It was a Nicklaus hybrid with a crap shaft in A flex, that is between R and Ladies and suitable for swing speeds in the low-mid 80s. He told me he was fitted by AG for it. I told him he was ripped off blind, and he should take it back and get a refund and complain like mad. 

He would have been better off going in with a blindfold and picking something at random.


----------



## EaseNgrace (Sep 15, 2009)

I visited Norfolk Premier Golf yesterday, Wow what a setup they have. I know where i'll be going to get fitted now, im also keen on the idea of some lessons having seen their short game/chipping area, and the range looks great too.


----------



## Pants (Sep 15, 2009)

I average 280 carry but my current driver has a regular shaft and I can only keep it under control if I hold back a bit.
		
Click to expand...

Wow.  280 yd carry and you are holding back.    
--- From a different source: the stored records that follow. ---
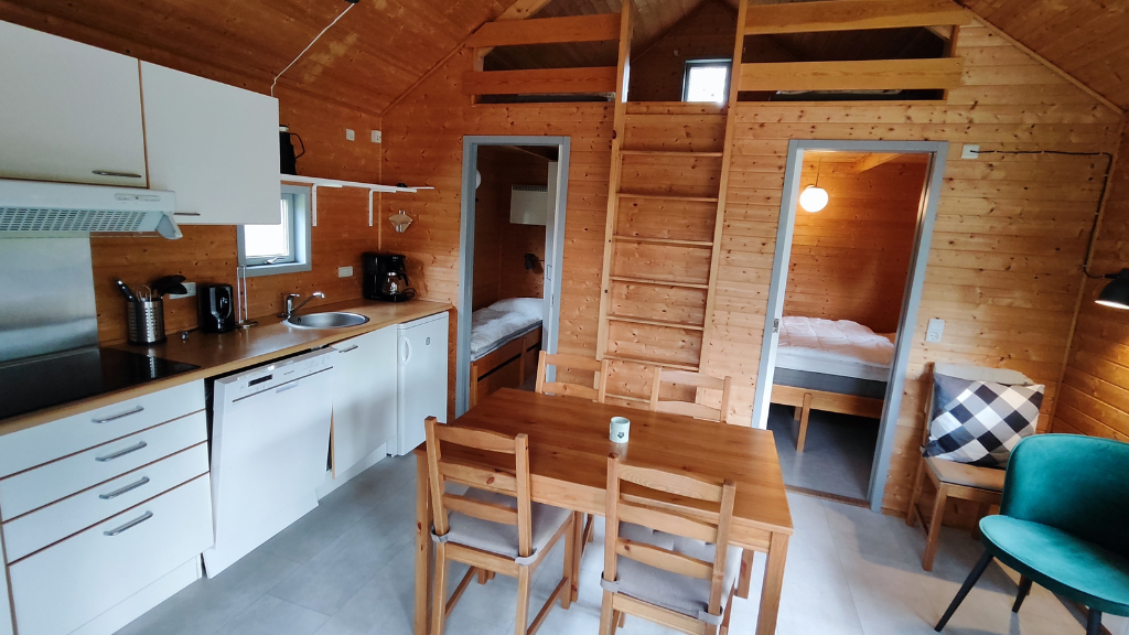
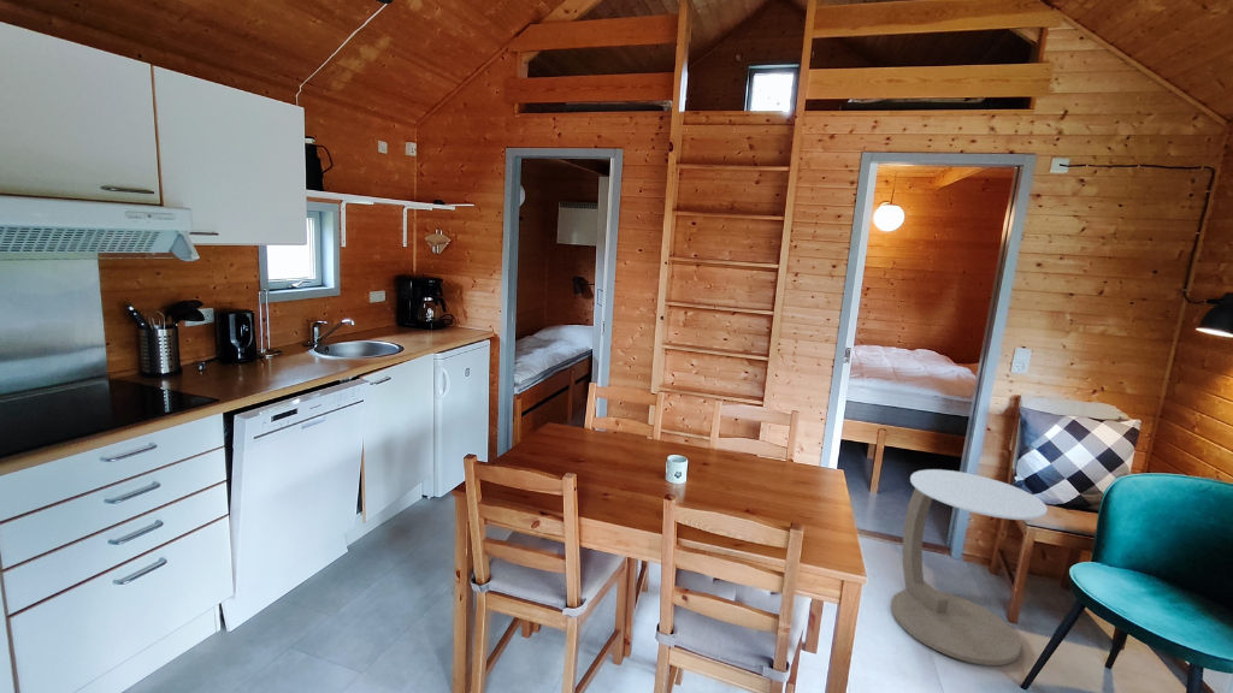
+ side table [890,468,1049,667]
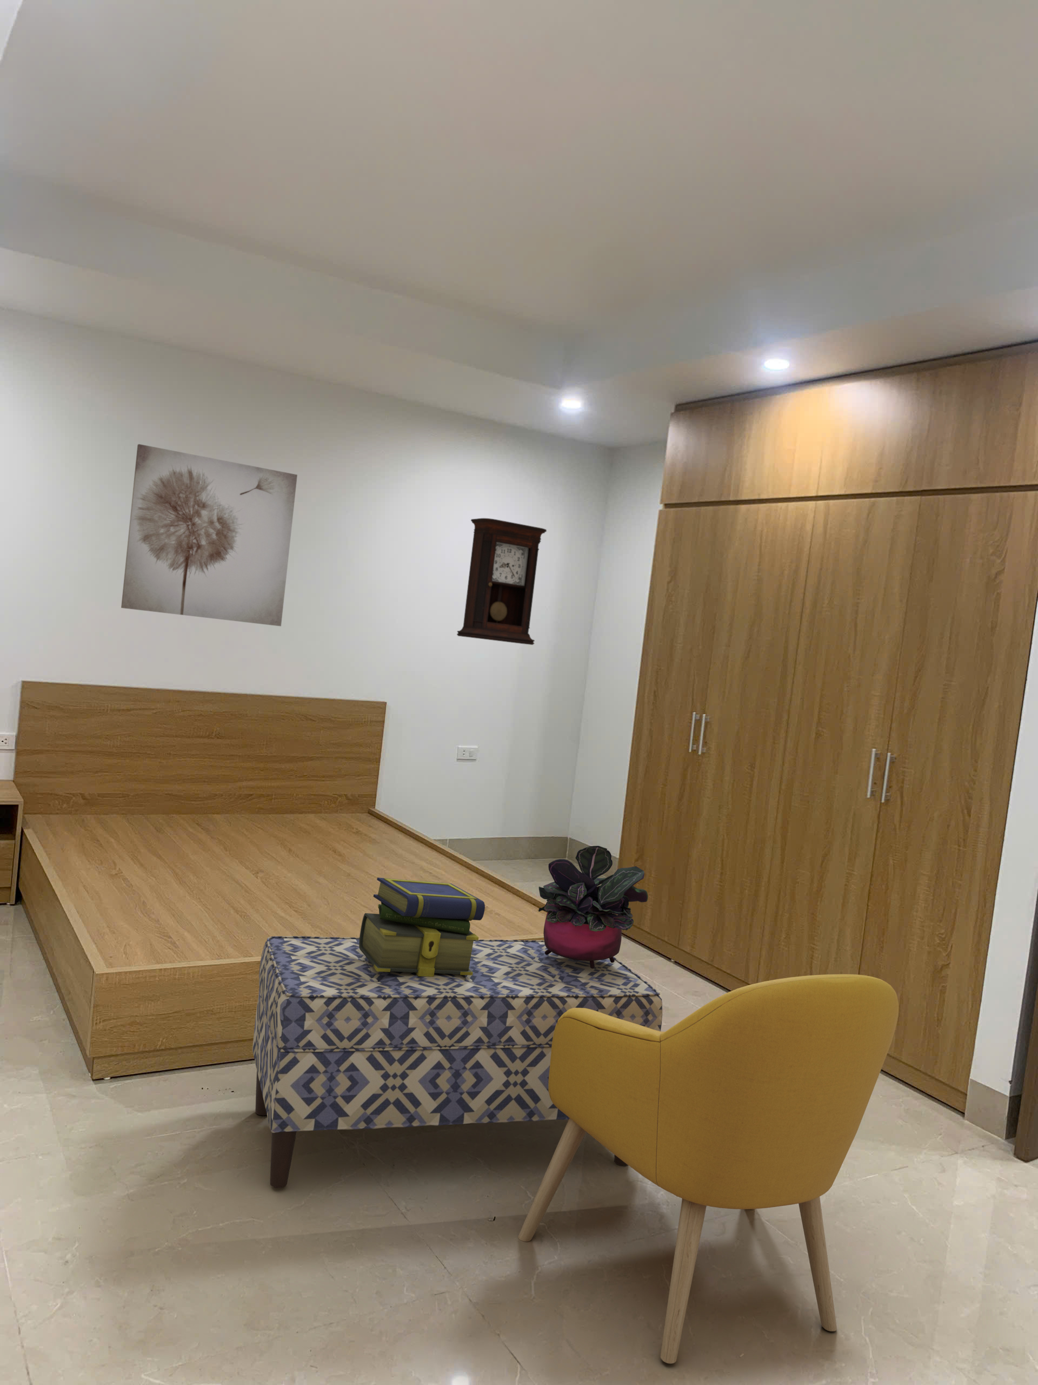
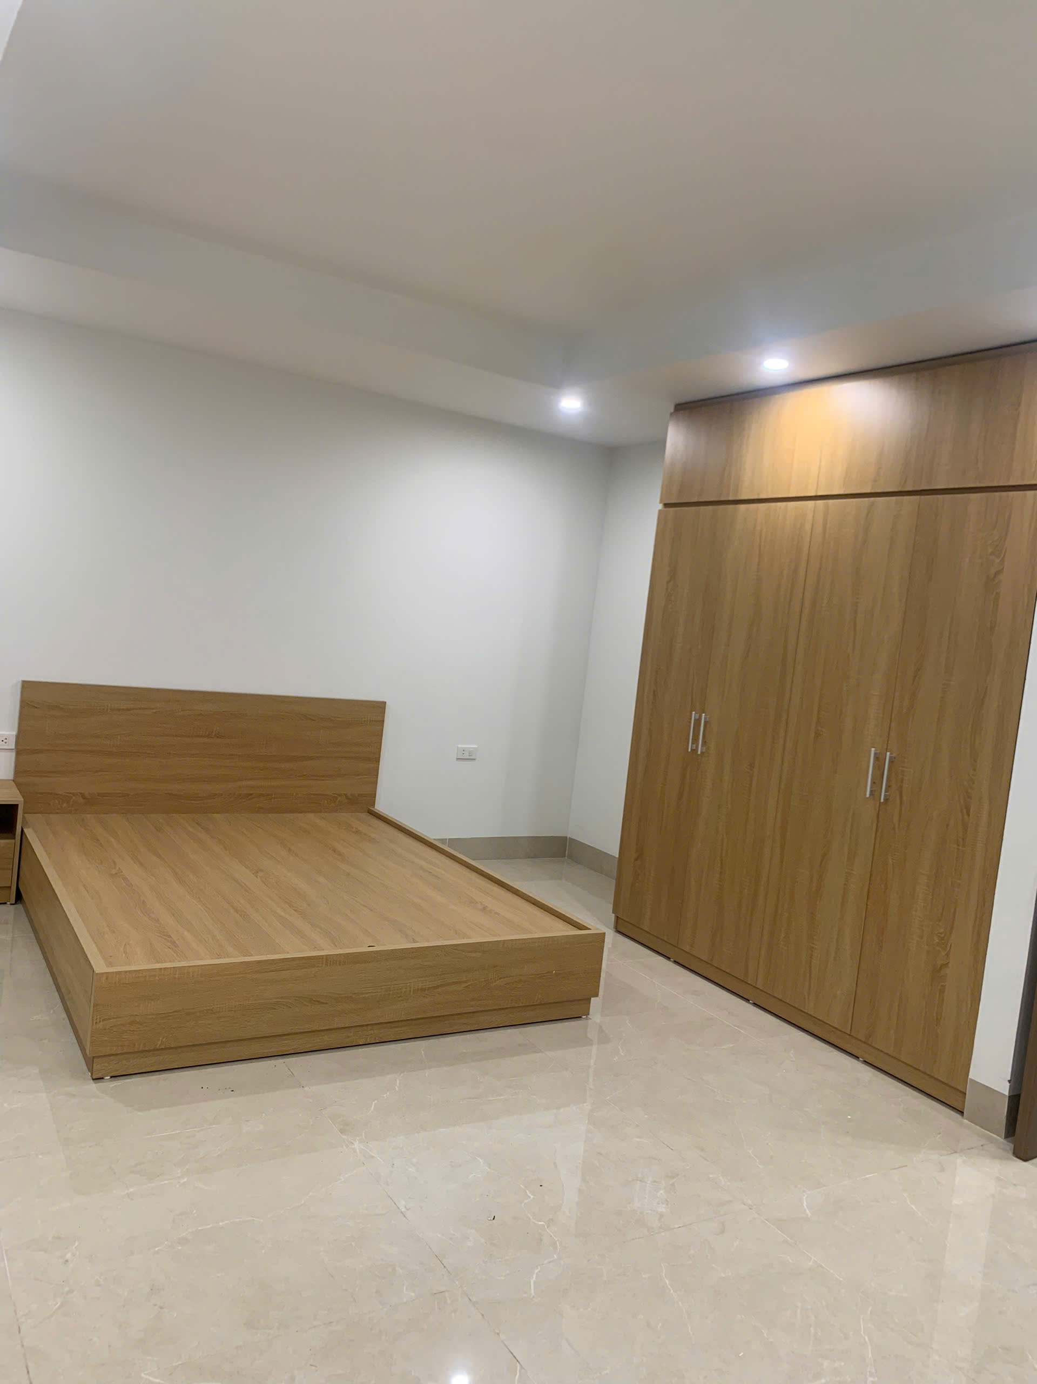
- pendulum clock [456,518,547,646]
- bench [252,936,663,1189]
- wall art [121,444,298,627]
- stack of books [359,877,485,976]
- potted plant [538,845,649,970]
- armchair [518,974,900,1364]
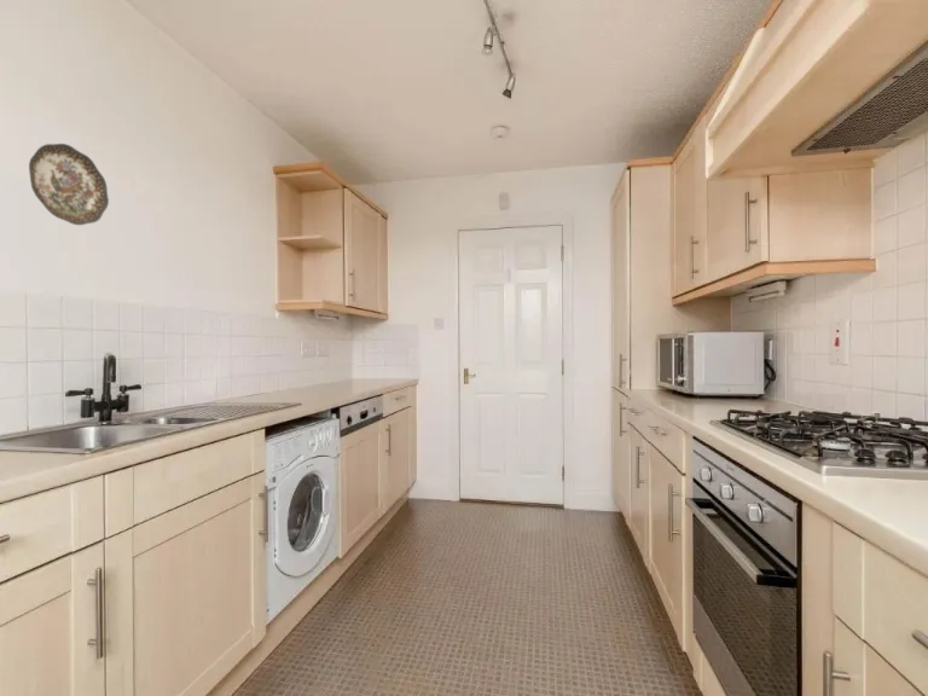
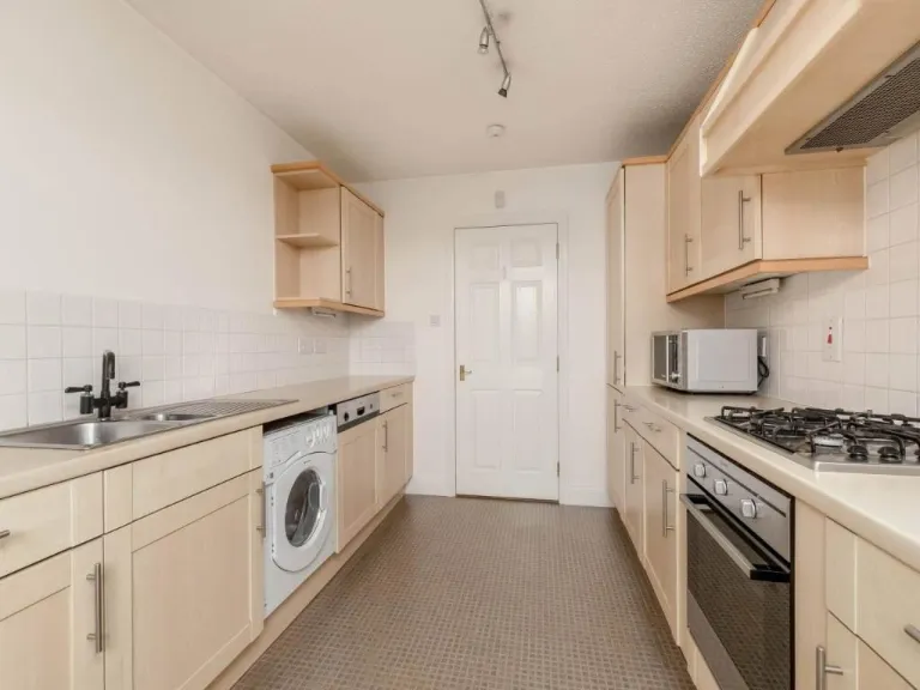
- decorative plate [28,143,110,226]
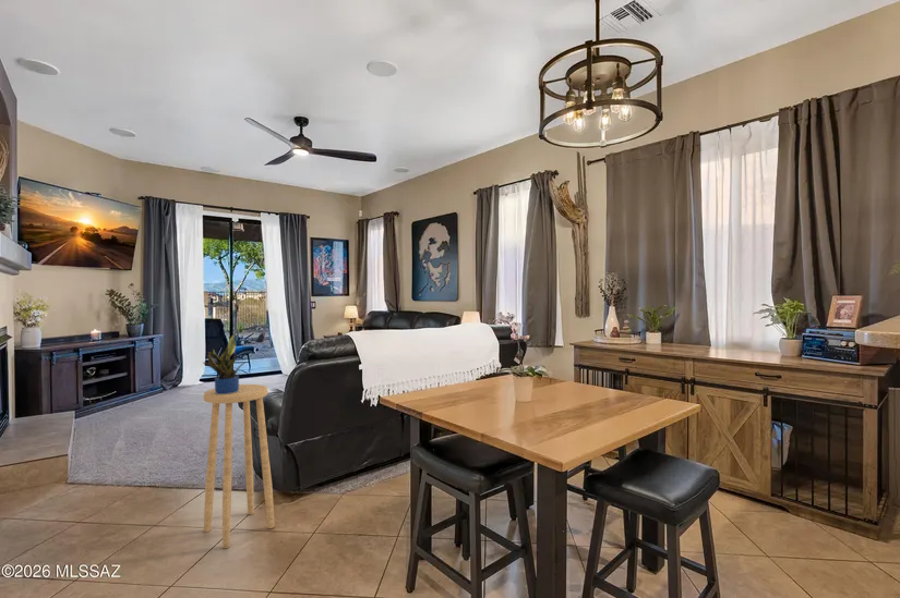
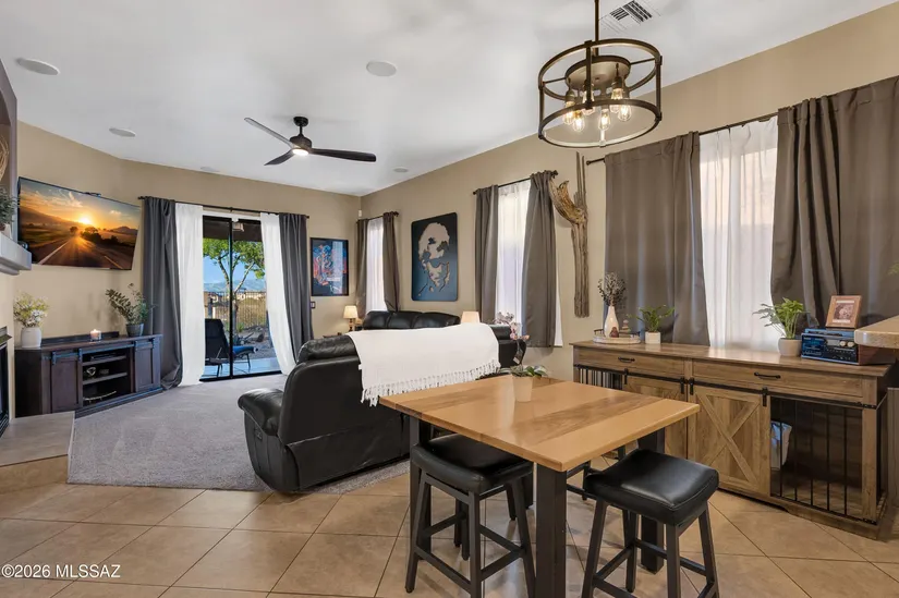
- potted plant [202,332,247,394]
- stool [203,383,276,549]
I can only dream of anything more than 200 yds total, including run, in these current very dry conditions


----------



## EaseNgrace (Sep 15, 2009)

Unfortunately it doesn't seem to be saving me many shots at the moment, Im all power and no finesse at the moment but with a few hundred hours of practice  I may have a complete game one day.
I must admit it is the part of my game I enjoy most when im feeling confident and having the choice of going for the green on par 4's. I was pin high on  a 350 yard par 4 (with the wind behind) last Sunday.


----------



## viscount17 (Sep 16, 2009)

I was pin high on  a 350 yard par 4 (with the wind behind) last Sunday.
		
Click to expand...

I hate you!


----------